- **STATED GOAL**: Determine how many lines of the records below contain the string "trachea", and reply with that number alone.

==========

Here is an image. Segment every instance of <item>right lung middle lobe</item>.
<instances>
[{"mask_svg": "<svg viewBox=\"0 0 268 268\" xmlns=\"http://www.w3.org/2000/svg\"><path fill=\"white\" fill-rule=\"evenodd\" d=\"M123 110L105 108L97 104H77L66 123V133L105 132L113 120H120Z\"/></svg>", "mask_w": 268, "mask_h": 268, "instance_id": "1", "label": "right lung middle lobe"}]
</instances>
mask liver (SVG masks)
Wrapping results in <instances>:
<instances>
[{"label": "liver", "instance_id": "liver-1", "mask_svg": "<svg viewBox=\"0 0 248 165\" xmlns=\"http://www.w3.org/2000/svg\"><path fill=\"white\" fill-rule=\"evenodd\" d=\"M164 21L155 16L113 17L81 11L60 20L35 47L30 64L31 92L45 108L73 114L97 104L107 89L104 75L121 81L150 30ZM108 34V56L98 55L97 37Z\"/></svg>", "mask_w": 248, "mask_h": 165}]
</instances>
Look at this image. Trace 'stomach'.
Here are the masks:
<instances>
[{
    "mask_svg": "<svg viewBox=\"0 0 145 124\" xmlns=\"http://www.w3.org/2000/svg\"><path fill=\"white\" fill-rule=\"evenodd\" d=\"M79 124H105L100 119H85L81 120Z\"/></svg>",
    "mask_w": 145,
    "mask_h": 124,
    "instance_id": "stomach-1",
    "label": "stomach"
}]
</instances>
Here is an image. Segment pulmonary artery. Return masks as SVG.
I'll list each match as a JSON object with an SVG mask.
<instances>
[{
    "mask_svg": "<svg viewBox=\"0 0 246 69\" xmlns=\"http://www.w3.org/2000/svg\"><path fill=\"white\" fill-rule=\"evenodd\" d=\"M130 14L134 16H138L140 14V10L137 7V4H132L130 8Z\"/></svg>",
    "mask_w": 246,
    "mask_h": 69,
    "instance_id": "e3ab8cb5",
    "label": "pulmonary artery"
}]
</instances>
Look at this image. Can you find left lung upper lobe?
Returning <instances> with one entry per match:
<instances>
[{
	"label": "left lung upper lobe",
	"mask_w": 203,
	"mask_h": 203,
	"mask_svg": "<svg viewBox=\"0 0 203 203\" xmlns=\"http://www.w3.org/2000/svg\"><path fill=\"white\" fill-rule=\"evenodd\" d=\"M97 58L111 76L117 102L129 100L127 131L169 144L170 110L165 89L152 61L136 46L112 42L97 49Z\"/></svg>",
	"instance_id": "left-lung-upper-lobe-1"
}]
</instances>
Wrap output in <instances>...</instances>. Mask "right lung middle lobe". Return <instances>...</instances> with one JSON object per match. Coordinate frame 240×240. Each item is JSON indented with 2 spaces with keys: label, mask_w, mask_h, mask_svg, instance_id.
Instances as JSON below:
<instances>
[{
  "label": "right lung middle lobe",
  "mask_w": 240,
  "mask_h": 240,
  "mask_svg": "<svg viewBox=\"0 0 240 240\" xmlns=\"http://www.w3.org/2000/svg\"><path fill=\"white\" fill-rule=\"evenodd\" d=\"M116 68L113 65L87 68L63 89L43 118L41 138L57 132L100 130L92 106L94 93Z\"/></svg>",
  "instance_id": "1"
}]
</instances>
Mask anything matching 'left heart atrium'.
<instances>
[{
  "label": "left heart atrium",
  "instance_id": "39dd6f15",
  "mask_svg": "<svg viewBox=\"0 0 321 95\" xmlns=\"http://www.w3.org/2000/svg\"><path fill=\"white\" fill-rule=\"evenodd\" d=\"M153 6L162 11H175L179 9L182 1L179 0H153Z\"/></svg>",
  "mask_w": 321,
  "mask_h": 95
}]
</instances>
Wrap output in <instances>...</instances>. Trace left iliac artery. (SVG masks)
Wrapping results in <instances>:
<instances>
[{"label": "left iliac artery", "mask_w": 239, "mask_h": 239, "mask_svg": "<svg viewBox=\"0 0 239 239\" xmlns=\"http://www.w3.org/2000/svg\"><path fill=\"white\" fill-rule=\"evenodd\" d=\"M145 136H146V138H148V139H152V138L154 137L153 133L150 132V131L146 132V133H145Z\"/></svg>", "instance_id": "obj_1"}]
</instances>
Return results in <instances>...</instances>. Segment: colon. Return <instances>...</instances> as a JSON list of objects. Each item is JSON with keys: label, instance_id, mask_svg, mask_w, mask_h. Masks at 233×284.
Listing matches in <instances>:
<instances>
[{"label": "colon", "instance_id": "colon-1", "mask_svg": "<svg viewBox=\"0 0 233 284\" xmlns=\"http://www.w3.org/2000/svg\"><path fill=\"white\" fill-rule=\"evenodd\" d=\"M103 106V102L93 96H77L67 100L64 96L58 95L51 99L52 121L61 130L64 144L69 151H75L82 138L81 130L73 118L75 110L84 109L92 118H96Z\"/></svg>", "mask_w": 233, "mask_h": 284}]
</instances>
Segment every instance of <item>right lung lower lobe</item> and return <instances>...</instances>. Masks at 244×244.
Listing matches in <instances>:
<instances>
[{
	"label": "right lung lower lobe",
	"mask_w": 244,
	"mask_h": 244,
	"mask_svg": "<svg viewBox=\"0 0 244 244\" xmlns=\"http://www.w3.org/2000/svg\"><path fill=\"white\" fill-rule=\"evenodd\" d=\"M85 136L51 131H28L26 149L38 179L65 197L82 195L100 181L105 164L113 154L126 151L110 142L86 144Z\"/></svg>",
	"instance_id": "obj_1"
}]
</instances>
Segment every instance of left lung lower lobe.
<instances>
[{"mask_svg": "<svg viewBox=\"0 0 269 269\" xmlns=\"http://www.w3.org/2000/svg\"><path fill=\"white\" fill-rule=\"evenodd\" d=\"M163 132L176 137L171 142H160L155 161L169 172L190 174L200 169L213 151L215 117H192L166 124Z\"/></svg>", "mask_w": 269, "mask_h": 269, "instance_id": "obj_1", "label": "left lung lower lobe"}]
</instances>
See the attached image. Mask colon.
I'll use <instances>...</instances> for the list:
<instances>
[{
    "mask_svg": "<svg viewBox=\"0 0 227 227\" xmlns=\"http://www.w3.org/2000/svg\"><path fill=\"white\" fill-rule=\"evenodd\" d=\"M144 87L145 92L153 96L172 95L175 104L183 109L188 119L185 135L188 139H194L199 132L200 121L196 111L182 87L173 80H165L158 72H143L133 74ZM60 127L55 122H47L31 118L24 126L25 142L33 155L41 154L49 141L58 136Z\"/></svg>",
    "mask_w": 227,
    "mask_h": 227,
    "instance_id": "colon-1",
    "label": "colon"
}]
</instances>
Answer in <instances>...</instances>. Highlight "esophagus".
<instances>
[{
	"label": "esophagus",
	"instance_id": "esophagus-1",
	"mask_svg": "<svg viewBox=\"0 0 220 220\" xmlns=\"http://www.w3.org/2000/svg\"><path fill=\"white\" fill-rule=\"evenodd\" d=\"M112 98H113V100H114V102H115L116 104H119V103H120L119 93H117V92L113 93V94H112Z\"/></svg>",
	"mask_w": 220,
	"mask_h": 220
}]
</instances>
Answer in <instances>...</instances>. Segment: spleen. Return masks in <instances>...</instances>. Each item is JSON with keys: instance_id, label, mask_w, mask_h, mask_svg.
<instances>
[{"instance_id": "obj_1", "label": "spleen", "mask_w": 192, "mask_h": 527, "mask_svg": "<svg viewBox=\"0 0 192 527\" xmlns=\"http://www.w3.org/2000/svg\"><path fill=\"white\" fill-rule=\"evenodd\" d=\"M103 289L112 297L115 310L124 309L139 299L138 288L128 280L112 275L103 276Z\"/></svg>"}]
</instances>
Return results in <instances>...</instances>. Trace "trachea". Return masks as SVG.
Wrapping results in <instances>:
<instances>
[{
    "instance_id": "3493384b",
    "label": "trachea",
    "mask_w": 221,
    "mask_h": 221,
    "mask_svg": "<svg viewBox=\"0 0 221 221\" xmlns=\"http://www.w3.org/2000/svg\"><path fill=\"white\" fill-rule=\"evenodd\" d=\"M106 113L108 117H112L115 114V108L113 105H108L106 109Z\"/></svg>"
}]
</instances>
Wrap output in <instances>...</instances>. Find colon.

==========

- **PROBLEM SOLUTION**: 2